The mind is like a warehouse. Many things come in there but don't belong. Someone puts a wrong address on a carton of whiskey, for instance, not ordered by you or owned by you, but nonetheless delivered to your warehouse. An impure thought, a criticism, a discontentment can enter your mind.

Say, It Doesn't Belong Here!

Adam and Eve were discontented before they even fell into sin. Then they listened to the lie of the Devil. People can get wrong ideas in their head, and still have a clean heart. The foreman sees the carton of whiskey and says, "We don't stock this in our store. Take it back." It got into the warehouse, but was rejected when a moral decision was made about keeping it.

Sometimes that happens to me about 4:00 o'clock in the morning. I have lots of things come into the "warehouse," and I have to make many decisions in regard to my thoughts and intentions. I have a standing agreement with the Holy Spirit that nothing impure, unjust, critical, derisive or scornful will have any place in my mind. I say, "No! I will not have this thought about this person or thing."

Think About Things That Are Lovely, Righteous!

The key then is to put something in the mind that has to do with righteousness, good will. Think about things that are lovely, pure, just, of good report. The battle is in the thoughts. Did you know there can be cleansing and purity in every thought you accept? You don't have to accept everything. "Casting down imaginations and every high thing that exalts itself against the knowledge of God, and bringing into captivity every thought into the obedience of Christ" "2 Corinthians 10:5). If that's not possible, why did Paul say it? There is victory in the thought life.

Build a Co-Operative Heart!

The purification and the renewing of your mind is part of having a heart that is cooperative. God can keep your heart and your mind in Christ Jesus. This is the holiness of god's people. "Let the wicked forsake his way, the unrighteous man his thoughts." Are we ready for that kind of cleansing in our thought life, or are we enjoying things that are derisive, tearing down the body of Christ. Have we purged out the leaven? Be a new lump. God calls us to the renewing of our minds as well as our hearts.

Stephen was dying. Paul was standing on the sidelines, consenting to his death, there in a Pharisaical position. Then he heard the voice of Stephen saying, "Father, forgive them, lay not t his sin to their charge." Paul saw something he had never seen before: Calvary. He realized it was different. Later on the road, God spoke to him. "It's hard for you to kick against the goads." Meaning, "I'm pricking your conscience, and it's hard for you to go against what I'm trying to tell you. You know what you saw in Stephen back there."

Paul understood that he was dealing with Jesus Christ, the one Stephen stood for. As he turned to Jesus as Lord, a sense of forgiveness of sins came to Paul, and the burden of all his past manner of living came to an end. Look at the mountain moving that occurred in the life of Paul through the forgiveness o9f Stephen! There's a tremendous relationship between forgiveness from God and forgiveness to one another, and the matter of faith in the life of the Christian.
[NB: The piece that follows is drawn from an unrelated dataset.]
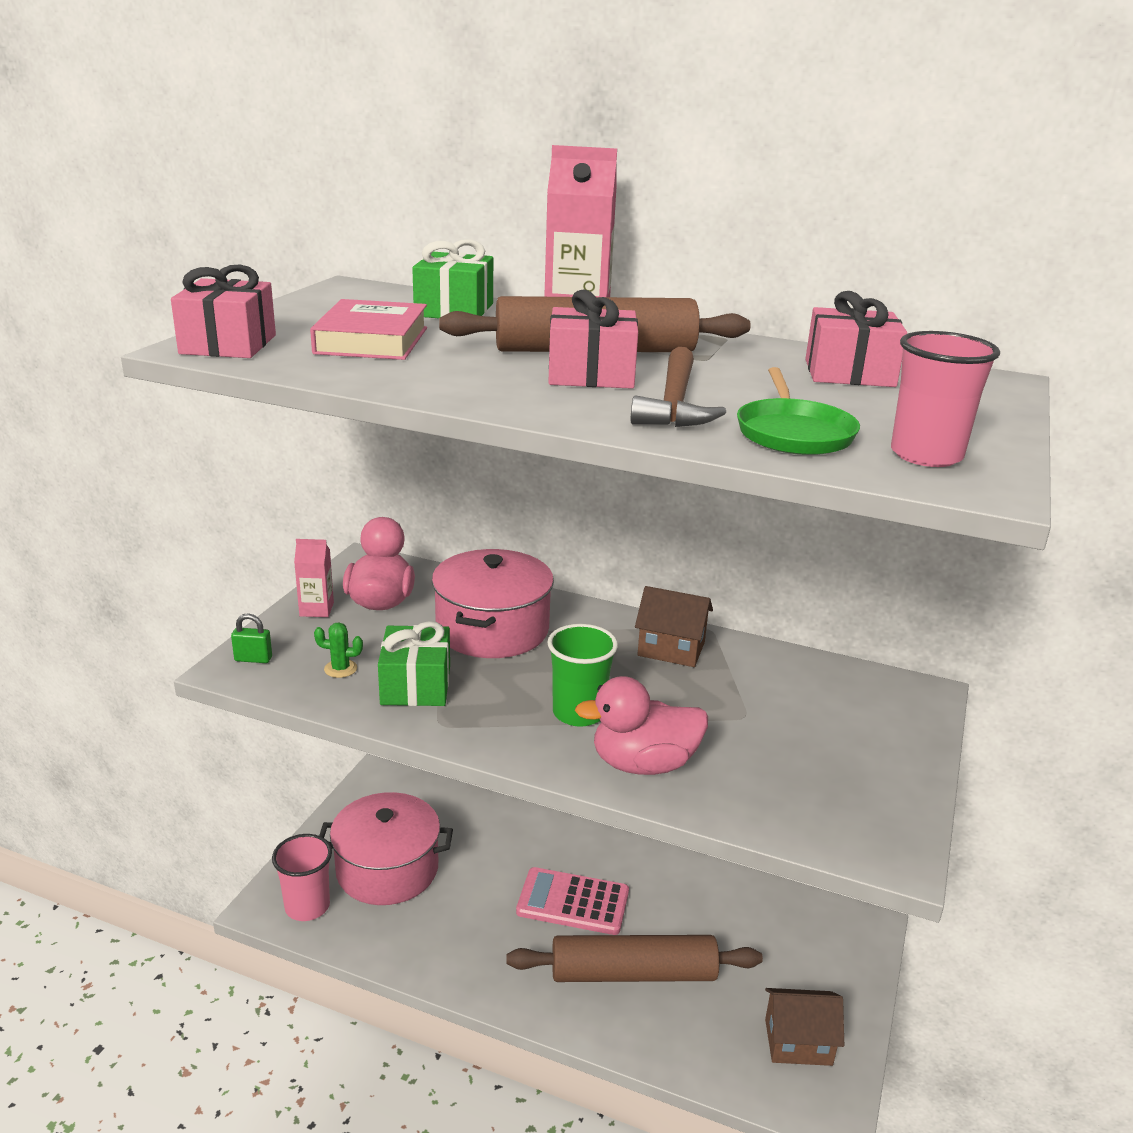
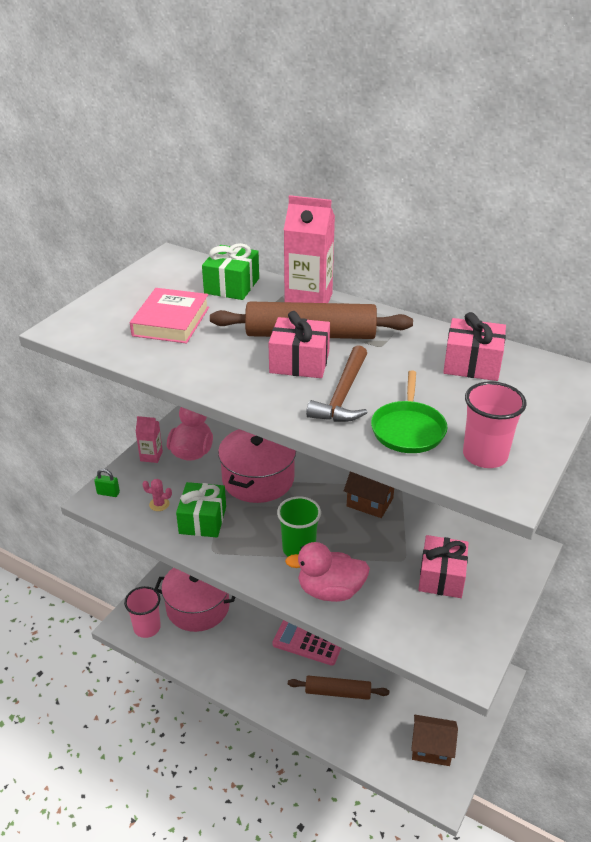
camera: 10 degrees right, 10 degrees up
pink gift [171,265,276,358] -> pink gift moved to [418,535,469,598]
green cactus [314,622,363,678] -> pink cactus [143,479,172,511]
brown rolling pin [506,935,763,982] -> brown rolling pin [288,675,389,700], size x0.64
Forgiveness and Justification

Receiving forgiveness is justification, but the disposition that forgives others has to do with your sanctification-the life of Jesus Christ flowing through your personality. What the Church needs is the sanctification of the Holy Spirit that makes us like Jesus. Whatever you ask for you can believe that you receive it. You can have that authority. Have faith in your heart. Whenever you stand praying, be sure that you have been forgiven of the Father, and that you have been forgiving each other. That is a part of the very structure of the body of Christ, because of its headship in Jesus Christ.